To an extent the growth of intolerance is facilitated by an increase in the dependence on hypocrisy, which is evident, for instance, in the denunciation of political arrangements as ‘deals’. The slogan ‘no deal whatsoever’ is heard day in and day out. Even a child studying civics will tell you that all coalitions formed to enjoy power are based on deals. Some of the deals are in the form of pledges written in black and white. Aren’t concessions offered to businessman and bureaucrats to protect them against NAB’s excesses, real or imagined, based on deals? Does anyone who matters realise the consequences of taking irrational liberties with the political vocabulary?

That hypocrisy draws upon what may be described as selective memory can easily be shown.

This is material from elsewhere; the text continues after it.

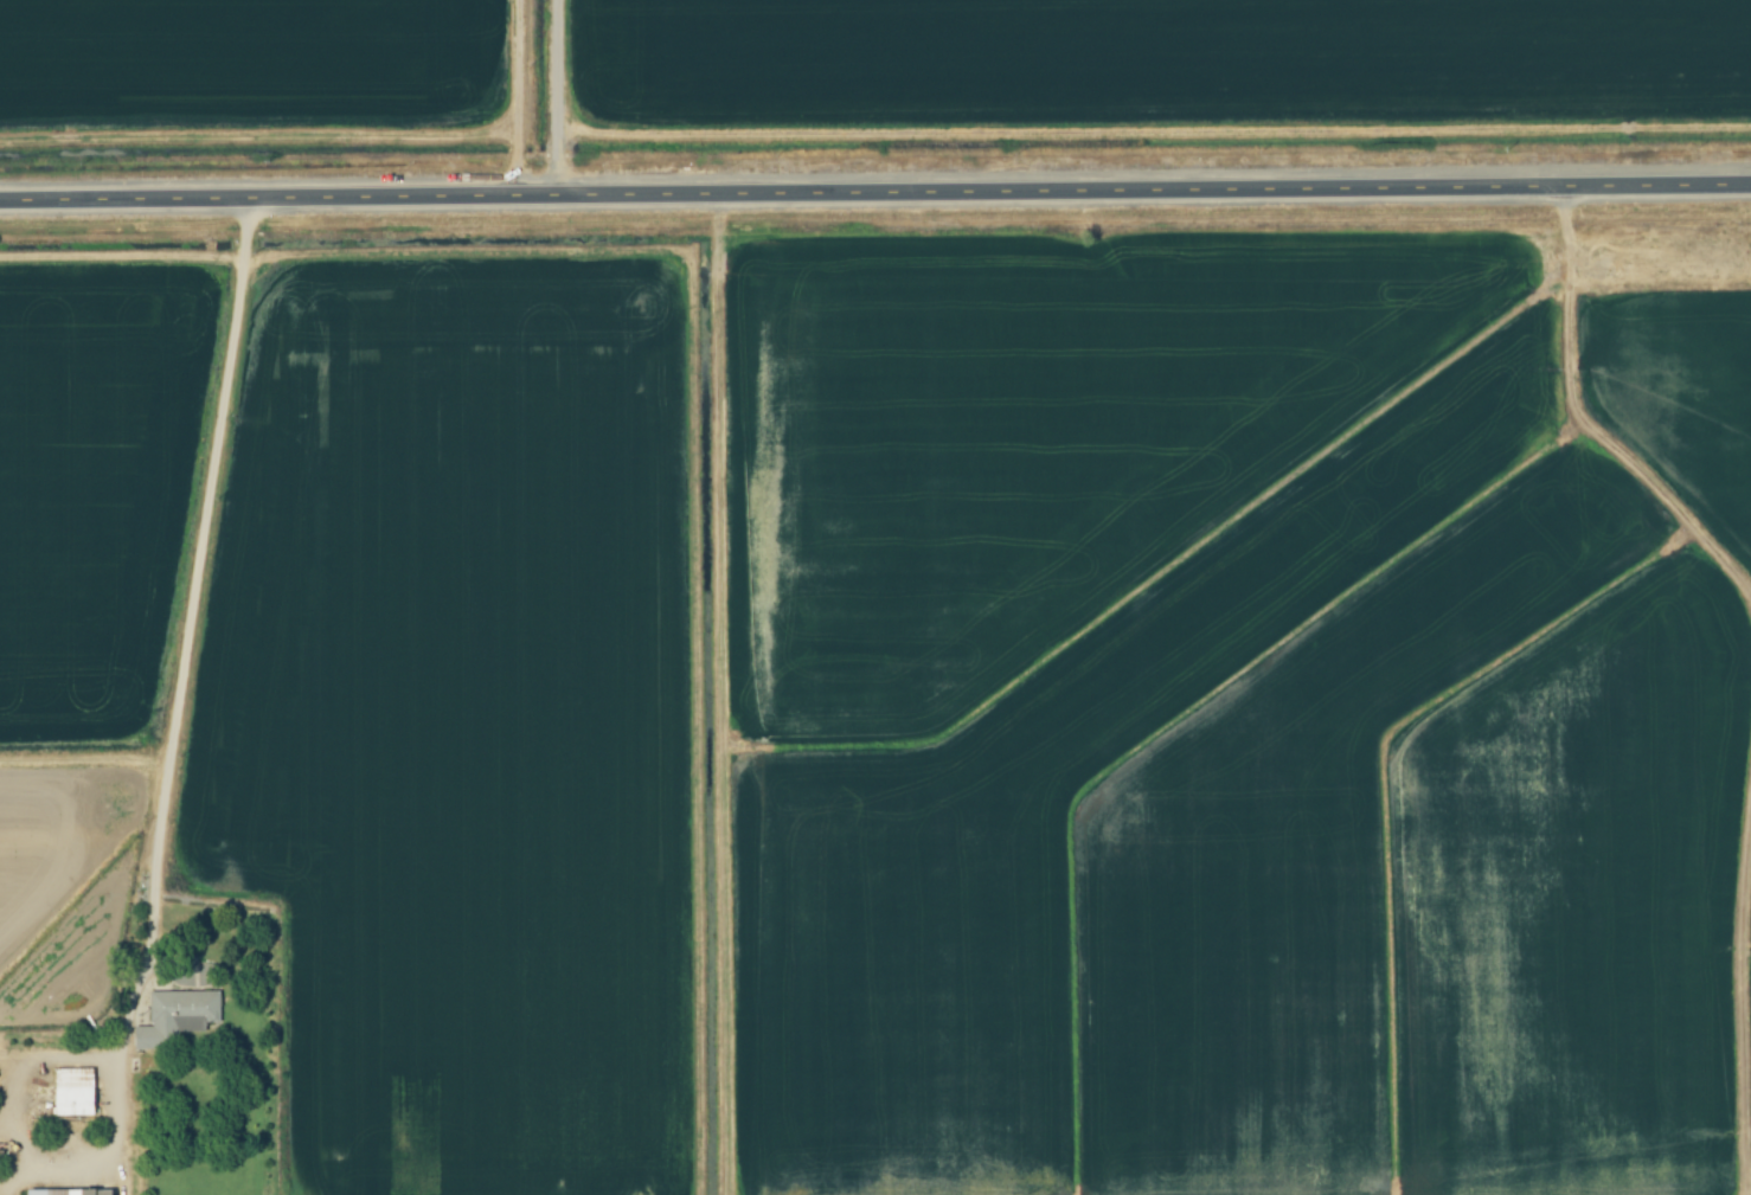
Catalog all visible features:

Two instances are sufficient to explain how selective memory is used to cover up political waywardness. For the serious energy crisis, the past governments of the PML-N and PPP are blamed and to some extent correctly but, without acknowledging whatever efforts they did make to meet the energy shortage. In contrast, there is a strong tendency to avoid recalling the role of the Ziaul Haq regime, more than a decade of it, in laying the foundations of the energy crisis. Will recalling the Zia regime’s failure to add a watt of electricity to the national grid and making Wapda an idle witness of growing problems take the sting out of attacks on political rivals?

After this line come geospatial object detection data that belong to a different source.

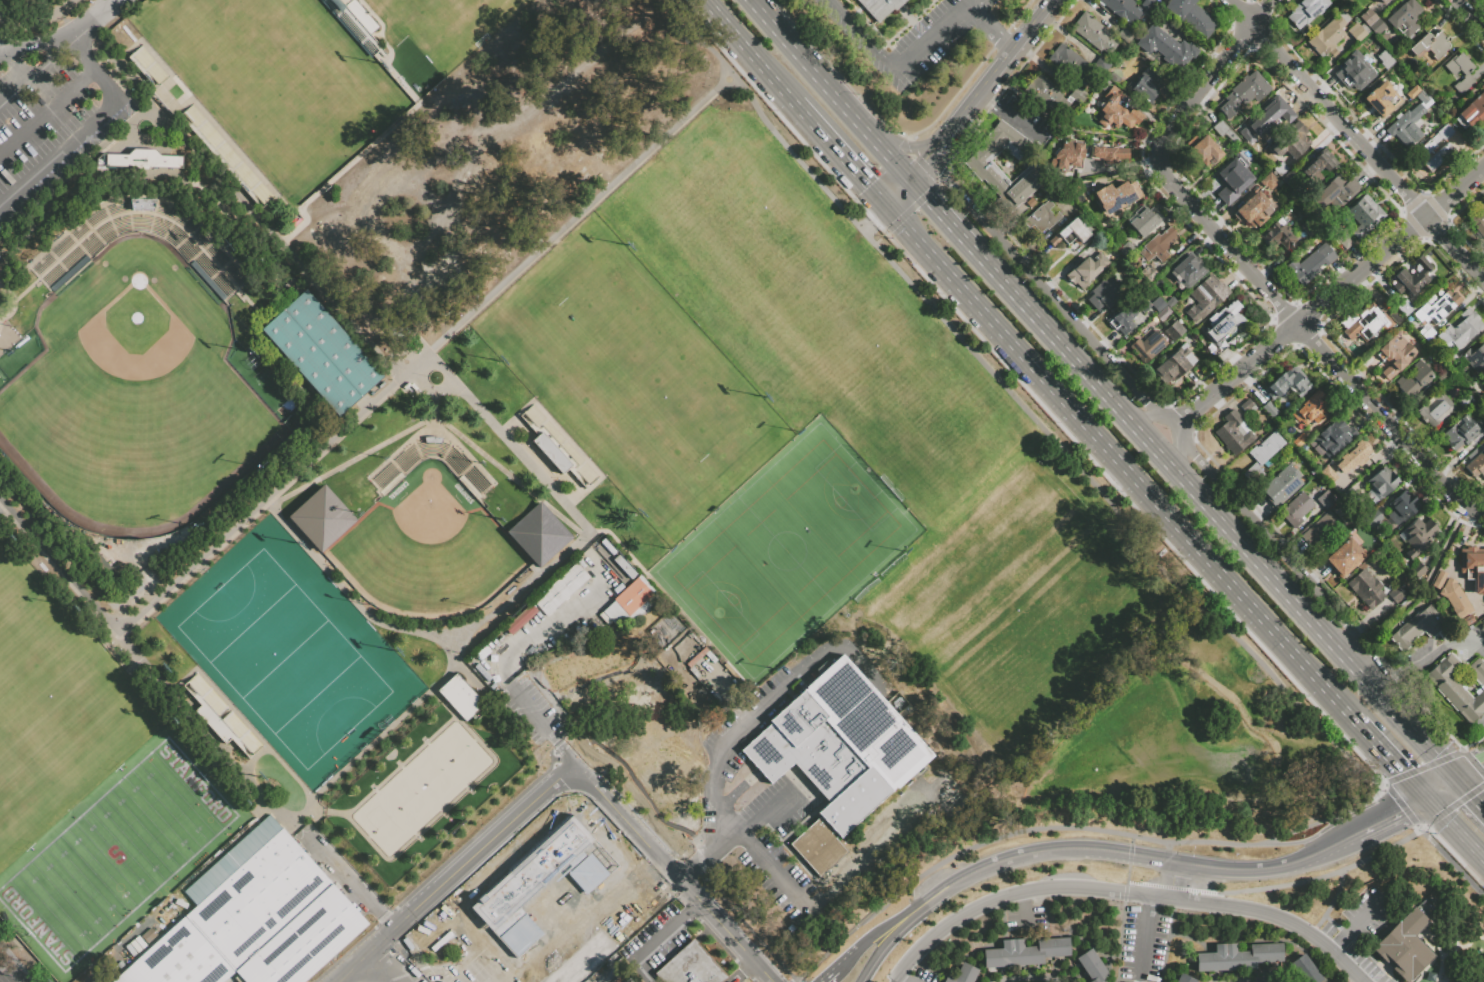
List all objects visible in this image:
road: (969, 0)
building: (1382, 1)
building: (1149, 6)
building: (880, 8)
building: (1123, 10)
building: (1305, 11)
road: (1261, 12)
road: (1469, 15)
building: (1191, 16)
building: (1160, 17)
building: (1404, 17)
park: (466, 18)
road: (93, 21)
building: (1372, 21)
road: (990, 24)
building: (354, 25)
building: (1358, 32)
building: (1094, 33)
building: (1328, 34)
road: (863, 35)
road: (933, 36)
building: (1430, 45)
road: (34, 46)
building: (1165, 47)
road: (747, 52)
building: (1333, 52)
road: (1226, 58)
building: (1385, 59)
building: (1070, 63)
building: (1101, 64)
road: (994, 68)
road: (810, 69)
road: (35, 72)
road: (94, 72)
building: (1355, 72)
building: (1465, 74)
park: (273, 77)
building: (1146, 85)
stadium: (267, 87)
building: (1412, 92)
building: (1243, 93)
building: (1052, 95)
building: (1422, 97)
building: (1381, 99)
building: (1472, 110)
building: (1116, 111)
road: (47, 113)
road: (1007, 114)
road: (1178, 118)
building: (1275, 119)
parking lot: (46, 125)
building: (1406, 125)
road: (1064, 128)
building: (1243, 128)
building: (1223, 130)
road: (1357, 140)
building: (1292, 141)
road: (937, 142)
road: (902, 145)
building: (1434, 149)
building: (1204, 150)
road: (930, 151)
road: (838, 154)
building: (1070, 154)
building: (1108, 154)
road: (59, 155)
road: (890, 158)
traffic signals: (924, 159)
building: (144, 164)
road: (918, 166)
road: (936, 166)
building: (1318, 166)
building: (1281, 169)
building: (989, 172)
building: (1288, 178)
building: (1233, 180)
building: (1269, 181)
road: (231, 186)
traffic signals: (867, 187)
road: (896, 191)
road: (1179, 192)
building: (1336, 192)
building: (1117, 196)
traffic signals: (928, 198)
building: (1058, 198)
building: (1030, 203)
building: (1286, 203)
building: (1254, 208)
road: (938, 210)
road: (871, 215)
building: (1364, 215)
building: (1041, 217)
building: (1145, 221)
building: (1478, 221)
building: (1309, 227)
building: (1070, 233)
building: (1278, 234)
building: (1344, 241)
building: (1158, 245)
building: (1128, 250)
building: (68, 259)
building: (1, 262)
building: (1311, 264)
building: (1187, 270)
building: (1085, 272)
building: (1148, 273)
building: (1412, 277)
road: (1256, 278)
road: (1046, 289)
building: (1105, 293)
building: (1206, 297)
road: (1328, 297)
building: (1170, 301)
building: (1158, 303)
building: (1404, 308)
building: (1437, 308)
building: (1129, 311)
building: (1163, 313)
building: (1395, 316)
building: (1224, 321)
building: (1366, 323)
building: (1461, 329)
building: (1174, 330)
building: (1425, 332)
building: (399, 336)
building: (1147, 346)
road: (431, 352)
building: (324, 354)
building: (1395, 355)
building: (1475, 357)
building: (1174, 364)
stadium: (136, 368)
building: (1444, 377)
park: (632, 378)
building: (1413, 380)
building: (1470, 383)
stadium: (625, 384)
building: (1290, 384)
building: (1451, 384)
building: (1483, 386)
park: (136, 388)
road: (430, 389)
building: (1465, 399)
road: (1018, 400)
building: (1248, 405)
road: (436, 406)
building: (1269, 409)
building: (1310, 409)
building: (1435, 409)
road: (1073, 412)
road: (1382, 418)
road: (1149, 419)
building: (1258, 421)
building: (1483, 423)
road: (1174, 426)
building: (1234, 432)
building: (1460, 432)
building: (1334, 437)
building: (1299, 440)
park: (912, 441)
building: (557, 447)
road: (1156, 447)
road: (1175, 448)
building: (1471, 453)
building: (1262, 455)
building: (1353, 456)
building: (1277, 461)
building: (1476, 465)
building: (393, 473)
building: (1329, 474)
building: (1383, 481)
building: (1281, 485)
road: (536, 496)
building: (1350, 498)
building: (1326, 499)
road: (3, 502)
building: (1402, 507)
road: (3, 508)
building: (1296, 509)
road: (1478, 510)
building: (1372, 518)
building: (1321, 530)
building: (1417, 536)
stadium: (428, 538)
road: (1272, 541)
building: (608, 546)
park: (428, 548)
park: (786, 550)
building: (1345, 556)
building: (625, 567)
building: (1473, 567)
building: (104, 570)
road: (63, 571)
building: (1419, 572)
building: (1439, 579)
road: (1429, 581)
building: (561, 588)
building: (1372, 589)
building: (1455, 598)
building: (630, 603)
building: (520, 619)
building: (1467, 619)
building: (1419, 628)
road: (533, 629)
road: (428, 635)
road: (1345, 639)
road: (1447, 645)
building: (483, 654)
park: (281, 658)
building: (588, 662)
road: (1306, 665)
road: (1402, 683)
building: (1459, 686)
park: (56, 691)
building: (460, 696)
road: (1389, 703)
building: (219, 715)
road: (756, 718)
road: (549, 726)
road: (374, 741)
building: (841, 748)
park: (459, 753)
road: (1386, 754)
traffic signals: (1479, 763)
road: (1445, 765)
road: (1470, 768)
traffic signals: (1402, 771)
building: (665, 775)
park: (433, 776)
road: (592, 778)
stadium: (418, 786)
road: (253, 787)
road: (1441, 787)
road: (1469, 791)
road: (730, 796)
traffic signals: (1474, 796)
park: (20, 798)
park: (408, 800)
road: (1399, 802)
road: (1415, 802)
road: (611, 806)
traffic signals: (1401, 811)
road: (767, 812)
park: (382, 824)
road: (1372, 825)
road: (1037, 828)
road: (1454, 828)
road: (1131, 839)
road: (645, 843)
road: (718, 843)
road: (1331, 845)
road: (1061, 849)
building: (820, 850)
road: (1129, 853)
park: (117, 857)
road: (1449, 858)
road: (1165, 863)
road: (1252, 868)
building: (589, 869)
road: (461, 870)
building: (530, 871)
road: (773, 873)
road: (1127, 874)
road: (1323, 877)
road: (1130, 880)
road: (1176, 880)
road: (1148, 883)
road: (1188, 888)
road: (1124, 892)
road: (1150, 896)
road: (1000, 899)
road: (904, 912)
road: (1025, 912)
road: (1279, 917)
parking lot: (1026, 920)
road: (1356, 923)
road: (1318, 924)
building: (257, 926)
road: (721, 926)
parking lot: (1361, 926)
road: (898, 929)
road: (1342, 930)
building: (794, 932)
building: (517, 933)
road: (1143, 938)
road: (657, 940)
parking lot: (1144, 941)
building: (1403, 946)
building: (1023, 952)
building: (1236, 956)
road: (407, 959)
building: (582, 959)
road: (841, 962)
building: (1092, 965)
building: (692, 968)
building: (1305, 969)
road: (744, 972)
building: (963, 974)
parking lot: (922, 976)
road: (1033, 977)
building: (1184, 978)
road: (502, 979)
road: (791, 979)
road: (797, 979)
road: (895, 979)
road: (902, 979)
road: (1240, 980)
road: (1146, 981)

The second example of selective memory is the hullabaloo over the atta price/availability scandal. All kinds of explanations have been offered and scapegoats discovered among the ‘others’, but nobody in authority is talking about the criminal export/smuggling of flour for three days and the billions of rupees made by the ‘good’ mafia. 

One known method of blocking citizens’ participation in the discourse on governance, that is their right, is to lower the level of the debate by putting a premium on nonsense or vulgarity. One honourable minister is reported to have attributed the atta shortage to overeating by the people in the winter months and another has forced fellow discussants to leave a talk show by putting a jackboot on the table and thus clinching the argument. And there were no signs of the rage or anguish of the kind such outrageous antics demanded.

All these things are tolerated by the people largely because of their culture of obedience. They may not have read anything written by Ghazali but they are the most ardent followers of his dictum that a bad government is better than no government. Ordinary citizens choose to remain silent out of fear of punishment or the risk of a change for the worse. The peasants of southern Punjab, for instance, have been starving for two centuries but they have neither the will to change their vocation nor the strength to call the zamindars or their protectors to account. This culture of obedience is the most lethal weapon in the hands of oppressors.

Who will rid the people of Pakistan of the capital curses listed here? No one except they themselves.